### SUA TAREFA
Diga se cada afirmação abaixo está de acordo com o texto sobre mandado de segurança contra atos disciplinares militares. Responda a cada uma com sim ou não e cite, sem alterações, as palavras do texto que decidem a resposta.
1. A Constituição do Brasil assegura aos indiciados em processo administrativo o contraditório e a plenitude de defesa.
2. Os mandados de segurança contra ato de autoridade federal estão sujeitos à jurisdição da Justiça Estadual.
3. Com a aprovação da PEC nº 358/2005, a competência sobre atos disciplinares emanados pela autoridade federal militar deverá passar ao Juiz-Auditor ou aos Conselhos de Justiça.

### TEXTO FORNECIDO
—————
2 – A nova Constituição do Brasil instituiu, em favor dos indiciados em processo administrativo, a garantia do contraditório e da plenitude de defesa, com os meios e recurso a ela inerentes (art. 5º, LV). O legislador constituinte consagrou, em norma fundamental, um direito do servidor público oponível ao poder estatal. A explícita constitucionalização dessa garantia de ordem jurídica, na esfera do procedimento administrativo disciplinar, representa um fator de clara limitação dos poderes da administração pública e de correspondente intensificação do grau de proteção jurisdicional dispensada aos direitos dos agentes públicos.”
Desta maneira, o ato ilegal sujeito à impugnação através do remédio constitucional mandado de segurança é aquele emitido por autoridade incompetente, com a não observação das formalidades previstas em lei e cuja sanção é ilegal, seja por não estar prevista nos regulamentos disciplinares da marinha, exército ou aeronáutica, ou por extrapolar os limites que ali foram estabelecidos. Cuida-se de uma proteção ao militar que foi punido e uma limitação ao poder disciplinar da autoridade administrativa.
3.2.2.1 Da Competência
O artigo 109, inciso VIII da Constituição Federal de 1988 e o artigo 10, inciso IX da Lei 5.010 de 1966, dispõem que estão sujeitos à jurisdição da Justiça Federal os mandados de segurança contra ato de autoridade federal.
Sem dúvida, em se tratando de atos disciplinares que foram emanados pela autoridade federal militar, após a futura aprovação da PEC nº 358/2005, tal competência deverá ser atribuída ao Juiz-Auditor ou aos Conselhos de Justiça. O que faz com que se tenha mais um aspecto a ser disciplinado por uma possível nova ou alterada Lei de Organização Judiciária Militar da União.
—————
### DADOS ABAIXO
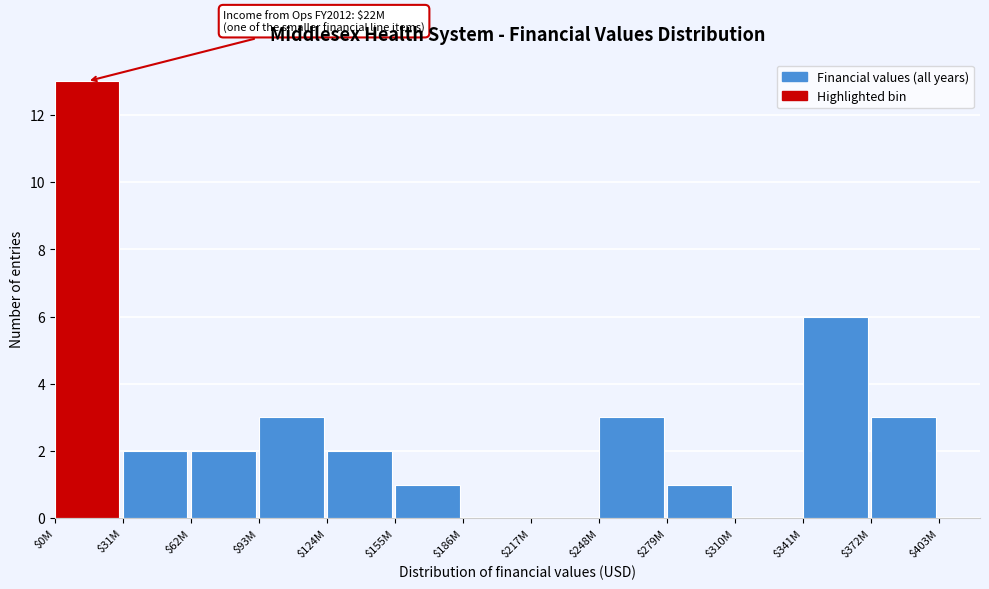

The value at $217M is 6. True or false?

False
—————
### RESPOSTA DO EXERCÍCIO
1. Sim: "A nova Constituição do Brasil instituiu, em favor dos indiciados em processo administrativo, a garantia do contraditório e da plenitude de defesa"
2. Não: "estão sujeitos à jurisdição da Justiça Federal os mandados de segurança contra ato de autoridade federal"
3. Sim: "após a futura aprovação da PEC nº 358/2005, tal competência deverá ser atribuída ao Juiz-Auditor ou aos Conselhos de Justiça"